LRBA carve-out inconsistent

Plans to carve out LRBAs from the total super balance figures used to calculate Division 296 tax highlight the irregularities around their inclusion within TSBs.

The exclusion of limited recourse borrowing arrangements (LBRA) from the total super balance (TSB) calculations used to derive the Division 296 tax on superannuation earnings raises questions as to why they cannot be removed in other situations, an SMSF lawyer has noted.

DBA Lawyers special counsel Bryce Figot said LRBAs would not figure in the process to calculate an individual’s Division 296 tax and even where they may push a member’s TSB well beyond the $3 million threshold.

Figot pointed out the explanatory memorandum for the Division 296 bill that was presented to the last parliament stated that for the purposes of the impost, an LRBA was to be disregarded to ensure tax is only calculated on net assets.

“Now that’s great, but it does make me wonder, if we’re removing the LRBA TSB modification for Division 296 tax purposes, why not just always remove it?” he said during a webinar late last week.
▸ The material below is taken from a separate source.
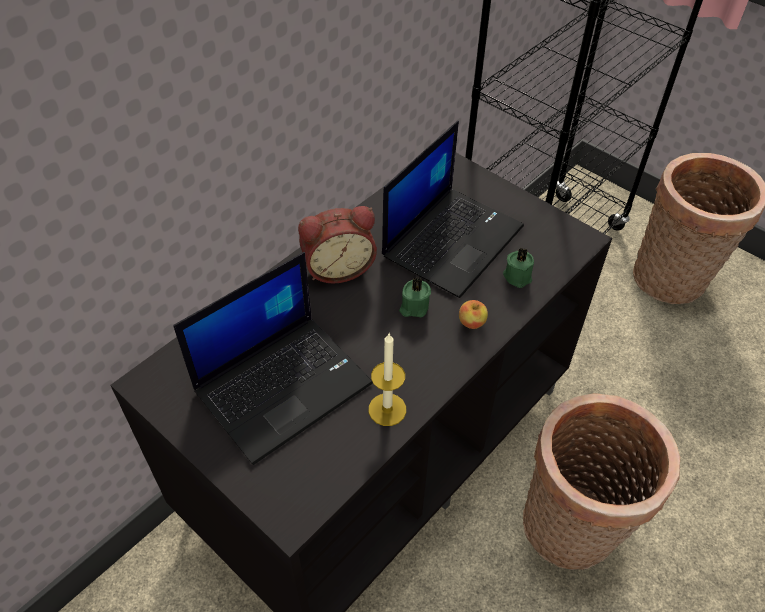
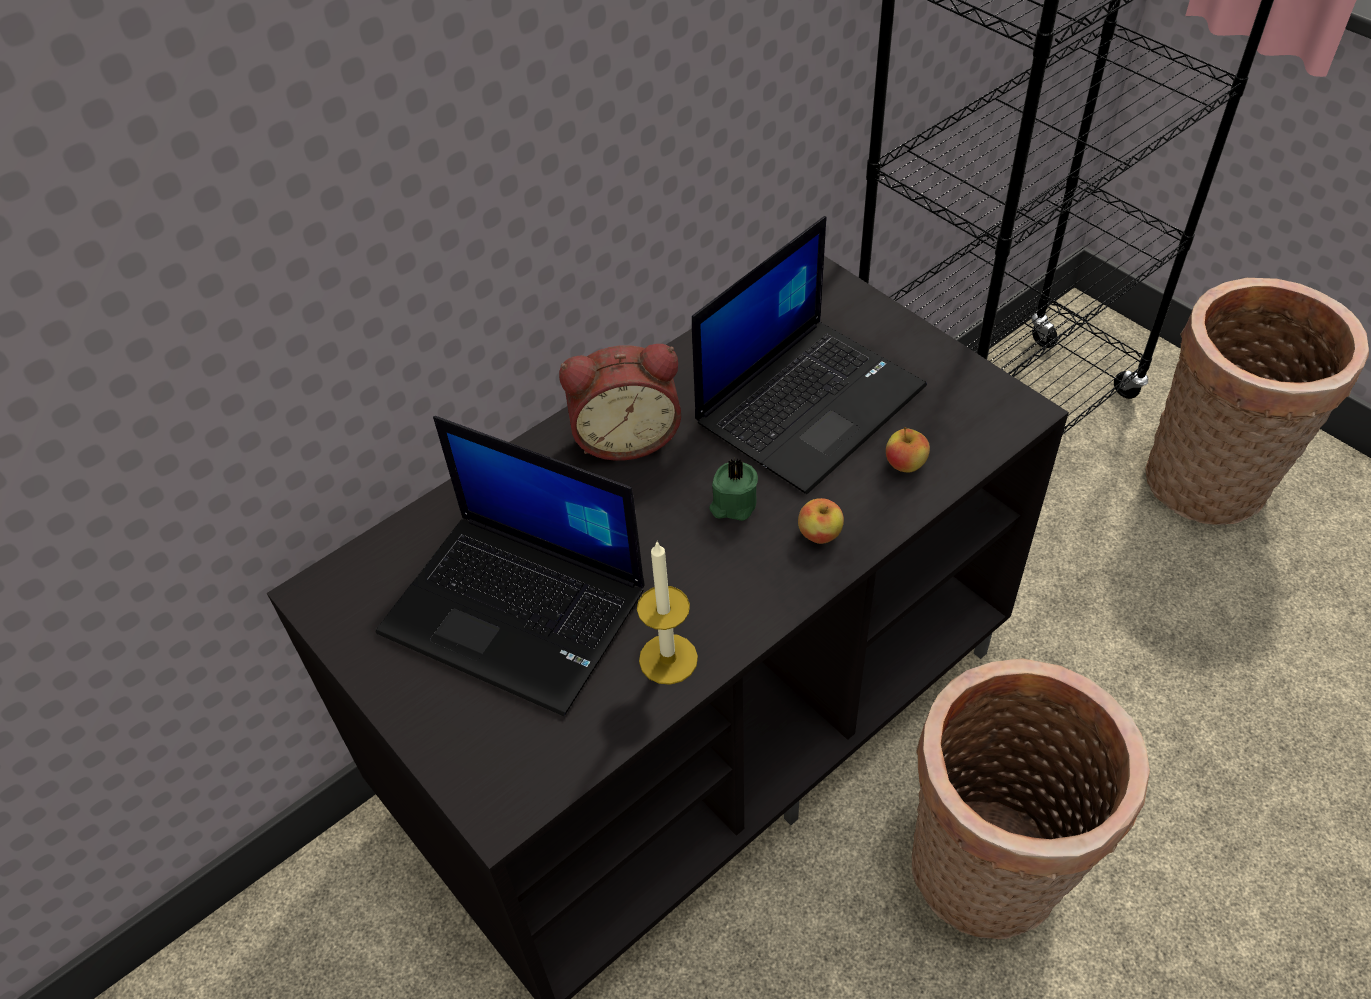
camera: 10 degrees right, 0 degrees up
laptop [173,252,373,465] -> laptop turned 60 degrees clockwise [376,416,645,716]
green candle [503,248,534,288] -> apple [886,427,930,472]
“I think it shows the LRBA modification for TSB is the most …  whatever… I won’t get into it as I’m not here to write tax law.”

During the online session, he gave an example of Jenny, who was the sole member of an SMSF with a cash balance of $2 million who then borrows $4 million under an LRBA to purchase a $6 million real estate asset.

“What is Jenny’s TSB? Well, if the lender is an associate under section 318(3) of the Income Tax Assessment Act 1936 and/or if Jenny has satisfied certain conditions of release, such as retirement or reaching age 65, her TSB is $6 million,” he said.

“However, that’s only her TSB for general TSB purposes. So is Jenny affected by the Division 296 tax?

“The answer is no. The bill actually carves out a special modification for LRBAs for TSB purposes, but not when it comes to TSB for Division 296 tax.”